In the miracles nature is shown to be related, like history, to the one highest aim of God’s holy love, namely, the redemption of the human race to the communion of the Divine life, or, what is the same thing, the establishment of His kingdom among men. Nature was destined to reveal and glorify God; but it can only do this in connexion with rational beings, together with whom it forms the world as a whole. Now the communion of rational beings, working together with conscious freedom to reveal and glorify God, is nothing else but the kingdom of God; and as the unity which is to exhibit the world as a whole can only be complete when nature has been fully appropriated for the revelation of that kingdom, it follows that the realization of the latter is the aim of the whole creation—of both nature and history.

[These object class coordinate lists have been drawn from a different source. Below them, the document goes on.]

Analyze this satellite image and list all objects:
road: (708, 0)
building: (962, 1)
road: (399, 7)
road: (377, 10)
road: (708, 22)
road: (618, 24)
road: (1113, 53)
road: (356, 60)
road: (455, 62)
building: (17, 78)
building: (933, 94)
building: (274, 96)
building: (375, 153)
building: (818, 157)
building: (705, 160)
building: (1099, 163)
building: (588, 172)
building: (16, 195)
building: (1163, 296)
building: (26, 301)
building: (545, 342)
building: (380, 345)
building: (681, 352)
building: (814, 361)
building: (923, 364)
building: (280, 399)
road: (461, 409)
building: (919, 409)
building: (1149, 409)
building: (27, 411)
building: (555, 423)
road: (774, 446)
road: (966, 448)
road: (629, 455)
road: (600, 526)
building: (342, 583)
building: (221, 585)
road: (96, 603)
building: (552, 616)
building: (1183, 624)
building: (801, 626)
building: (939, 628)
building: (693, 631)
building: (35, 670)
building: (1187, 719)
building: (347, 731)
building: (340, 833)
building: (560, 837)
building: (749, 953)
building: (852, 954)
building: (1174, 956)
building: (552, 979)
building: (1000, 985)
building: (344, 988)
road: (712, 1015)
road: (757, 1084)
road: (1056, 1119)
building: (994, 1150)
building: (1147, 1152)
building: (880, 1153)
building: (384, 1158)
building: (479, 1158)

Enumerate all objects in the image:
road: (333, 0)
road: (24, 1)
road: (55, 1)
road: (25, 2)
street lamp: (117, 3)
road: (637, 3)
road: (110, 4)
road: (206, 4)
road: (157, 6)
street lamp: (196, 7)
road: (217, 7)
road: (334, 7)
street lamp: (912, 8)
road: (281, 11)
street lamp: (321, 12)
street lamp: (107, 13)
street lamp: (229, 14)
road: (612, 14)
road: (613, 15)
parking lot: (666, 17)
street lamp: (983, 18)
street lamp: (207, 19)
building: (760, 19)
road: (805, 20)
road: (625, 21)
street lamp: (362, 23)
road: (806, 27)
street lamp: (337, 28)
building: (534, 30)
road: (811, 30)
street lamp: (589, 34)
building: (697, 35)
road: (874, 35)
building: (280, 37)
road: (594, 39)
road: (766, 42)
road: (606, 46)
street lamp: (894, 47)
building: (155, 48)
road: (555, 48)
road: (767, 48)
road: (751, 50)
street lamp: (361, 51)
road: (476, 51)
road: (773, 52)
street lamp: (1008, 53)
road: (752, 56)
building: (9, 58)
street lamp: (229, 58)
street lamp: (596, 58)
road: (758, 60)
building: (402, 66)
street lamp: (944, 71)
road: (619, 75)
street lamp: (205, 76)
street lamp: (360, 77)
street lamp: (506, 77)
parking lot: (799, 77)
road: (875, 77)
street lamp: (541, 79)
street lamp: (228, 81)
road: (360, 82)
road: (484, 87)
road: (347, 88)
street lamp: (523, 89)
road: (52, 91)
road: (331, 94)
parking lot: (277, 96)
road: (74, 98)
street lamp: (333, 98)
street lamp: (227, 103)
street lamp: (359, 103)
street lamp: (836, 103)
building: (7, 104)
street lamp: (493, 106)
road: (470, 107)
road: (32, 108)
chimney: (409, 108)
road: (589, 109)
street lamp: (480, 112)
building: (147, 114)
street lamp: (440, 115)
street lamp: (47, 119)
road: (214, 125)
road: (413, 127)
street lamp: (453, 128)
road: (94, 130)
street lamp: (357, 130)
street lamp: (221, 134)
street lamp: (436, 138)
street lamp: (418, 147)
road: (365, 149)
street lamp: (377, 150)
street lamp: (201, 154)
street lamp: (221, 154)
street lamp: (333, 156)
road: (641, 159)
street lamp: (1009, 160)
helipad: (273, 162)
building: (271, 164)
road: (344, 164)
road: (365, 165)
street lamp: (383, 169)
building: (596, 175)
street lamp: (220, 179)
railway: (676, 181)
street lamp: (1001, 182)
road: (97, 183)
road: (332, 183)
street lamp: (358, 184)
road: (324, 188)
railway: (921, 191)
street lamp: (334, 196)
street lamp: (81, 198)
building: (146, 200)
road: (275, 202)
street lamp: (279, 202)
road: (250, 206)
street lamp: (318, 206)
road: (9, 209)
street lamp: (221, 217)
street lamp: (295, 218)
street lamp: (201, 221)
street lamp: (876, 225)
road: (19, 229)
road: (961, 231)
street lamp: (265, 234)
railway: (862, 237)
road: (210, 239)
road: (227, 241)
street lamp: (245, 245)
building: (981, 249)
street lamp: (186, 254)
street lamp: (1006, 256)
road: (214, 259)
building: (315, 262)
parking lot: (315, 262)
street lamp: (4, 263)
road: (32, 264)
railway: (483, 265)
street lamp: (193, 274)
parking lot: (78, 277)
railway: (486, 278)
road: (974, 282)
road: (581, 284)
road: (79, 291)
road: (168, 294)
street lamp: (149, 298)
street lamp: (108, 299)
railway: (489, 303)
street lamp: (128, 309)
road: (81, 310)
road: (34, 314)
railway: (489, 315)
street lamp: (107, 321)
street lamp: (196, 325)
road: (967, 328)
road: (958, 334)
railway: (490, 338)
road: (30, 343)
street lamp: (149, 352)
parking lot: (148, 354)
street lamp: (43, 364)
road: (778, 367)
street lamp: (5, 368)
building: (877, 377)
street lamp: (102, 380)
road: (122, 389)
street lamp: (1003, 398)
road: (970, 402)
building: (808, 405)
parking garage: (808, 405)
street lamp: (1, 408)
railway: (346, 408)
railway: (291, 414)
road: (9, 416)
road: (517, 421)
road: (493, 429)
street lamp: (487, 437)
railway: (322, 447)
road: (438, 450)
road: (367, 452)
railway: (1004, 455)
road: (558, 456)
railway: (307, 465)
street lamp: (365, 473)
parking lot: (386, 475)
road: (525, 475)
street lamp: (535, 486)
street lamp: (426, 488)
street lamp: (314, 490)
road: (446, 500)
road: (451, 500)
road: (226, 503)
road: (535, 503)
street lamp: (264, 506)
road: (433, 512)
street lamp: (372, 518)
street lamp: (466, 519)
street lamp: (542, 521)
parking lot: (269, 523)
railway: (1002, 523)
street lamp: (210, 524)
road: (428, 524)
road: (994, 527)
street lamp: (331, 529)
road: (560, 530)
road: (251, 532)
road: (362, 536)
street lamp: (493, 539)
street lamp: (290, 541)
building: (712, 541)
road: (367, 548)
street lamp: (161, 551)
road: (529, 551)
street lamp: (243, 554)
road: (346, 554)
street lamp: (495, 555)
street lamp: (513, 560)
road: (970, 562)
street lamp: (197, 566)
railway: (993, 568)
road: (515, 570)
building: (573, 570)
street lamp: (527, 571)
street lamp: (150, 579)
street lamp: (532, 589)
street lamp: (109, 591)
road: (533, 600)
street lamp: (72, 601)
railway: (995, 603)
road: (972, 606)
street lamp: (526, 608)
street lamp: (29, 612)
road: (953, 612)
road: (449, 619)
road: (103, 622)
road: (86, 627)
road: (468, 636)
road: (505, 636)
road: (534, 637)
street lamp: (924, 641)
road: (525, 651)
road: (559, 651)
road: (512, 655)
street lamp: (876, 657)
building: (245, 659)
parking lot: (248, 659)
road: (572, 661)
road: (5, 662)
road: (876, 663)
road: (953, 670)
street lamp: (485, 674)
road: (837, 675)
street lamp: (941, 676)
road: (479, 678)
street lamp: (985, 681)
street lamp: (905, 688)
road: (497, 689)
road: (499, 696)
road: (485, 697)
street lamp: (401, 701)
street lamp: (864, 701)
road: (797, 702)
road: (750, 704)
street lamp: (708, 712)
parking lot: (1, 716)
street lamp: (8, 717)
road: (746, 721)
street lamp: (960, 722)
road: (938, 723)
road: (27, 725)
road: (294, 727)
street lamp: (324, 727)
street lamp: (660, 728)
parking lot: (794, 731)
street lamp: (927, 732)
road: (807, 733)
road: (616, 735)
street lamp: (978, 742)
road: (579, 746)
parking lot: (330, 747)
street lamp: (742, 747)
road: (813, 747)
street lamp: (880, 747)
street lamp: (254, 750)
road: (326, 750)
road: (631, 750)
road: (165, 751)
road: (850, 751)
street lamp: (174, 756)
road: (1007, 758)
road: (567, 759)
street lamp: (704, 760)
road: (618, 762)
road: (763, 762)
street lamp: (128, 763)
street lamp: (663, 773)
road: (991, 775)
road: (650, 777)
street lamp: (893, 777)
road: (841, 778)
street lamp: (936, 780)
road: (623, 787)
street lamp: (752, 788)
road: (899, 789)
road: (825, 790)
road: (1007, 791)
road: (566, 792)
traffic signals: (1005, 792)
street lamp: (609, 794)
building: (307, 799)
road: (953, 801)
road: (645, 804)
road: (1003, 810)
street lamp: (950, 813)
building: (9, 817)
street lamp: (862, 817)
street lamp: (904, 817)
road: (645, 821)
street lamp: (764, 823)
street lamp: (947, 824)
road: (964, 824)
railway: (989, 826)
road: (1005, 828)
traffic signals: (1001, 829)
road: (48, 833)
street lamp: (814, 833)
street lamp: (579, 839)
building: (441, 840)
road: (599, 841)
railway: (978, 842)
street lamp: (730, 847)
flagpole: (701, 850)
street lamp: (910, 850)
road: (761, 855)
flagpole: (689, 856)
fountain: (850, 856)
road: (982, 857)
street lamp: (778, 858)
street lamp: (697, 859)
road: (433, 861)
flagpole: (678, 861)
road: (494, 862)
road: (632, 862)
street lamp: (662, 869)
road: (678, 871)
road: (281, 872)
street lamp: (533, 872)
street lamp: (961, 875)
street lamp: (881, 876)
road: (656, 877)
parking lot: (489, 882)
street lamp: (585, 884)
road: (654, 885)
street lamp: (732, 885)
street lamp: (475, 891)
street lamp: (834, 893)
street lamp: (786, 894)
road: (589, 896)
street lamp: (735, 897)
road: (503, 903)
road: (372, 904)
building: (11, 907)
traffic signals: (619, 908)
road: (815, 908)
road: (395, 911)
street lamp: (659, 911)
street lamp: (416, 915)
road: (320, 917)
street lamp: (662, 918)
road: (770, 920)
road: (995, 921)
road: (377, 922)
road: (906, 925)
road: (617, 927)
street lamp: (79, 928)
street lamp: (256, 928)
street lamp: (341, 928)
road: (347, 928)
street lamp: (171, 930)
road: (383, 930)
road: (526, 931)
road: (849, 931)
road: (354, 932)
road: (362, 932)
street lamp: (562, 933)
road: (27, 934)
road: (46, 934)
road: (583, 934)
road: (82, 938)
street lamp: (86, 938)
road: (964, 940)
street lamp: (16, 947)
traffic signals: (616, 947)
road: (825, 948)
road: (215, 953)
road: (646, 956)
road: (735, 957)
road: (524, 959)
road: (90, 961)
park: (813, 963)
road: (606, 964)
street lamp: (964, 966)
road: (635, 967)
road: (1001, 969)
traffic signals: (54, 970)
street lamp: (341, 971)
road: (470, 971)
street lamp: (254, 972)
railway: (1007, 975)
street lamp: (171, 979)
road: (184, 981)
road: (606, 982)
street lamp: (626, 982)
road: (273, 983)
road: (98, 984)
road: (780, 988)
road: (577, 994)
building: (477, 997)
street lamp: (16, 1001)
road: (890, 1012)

The manifestation of Christ, the founder of the kingdom of God, the bestower upon mankind of that Divine life which constitutes the essence of the kingdom, was the highest miracle, the central-point of all miracles, and required other and analogous phenomena to precede and follow it. But as the re-establishment of the original harmony between the natural and the Divine (which coincides with the completion of the Divine kingdom) was the final aim of redemption, so, when the Divine life, the essential principle of the miracle itself, which is purely and in its essence supernatural, was incorporated with the natural progress of humanity by the manifestation of Christ, it followed that thenceforward, in all ages, it should operate within the forms and laws of human nature.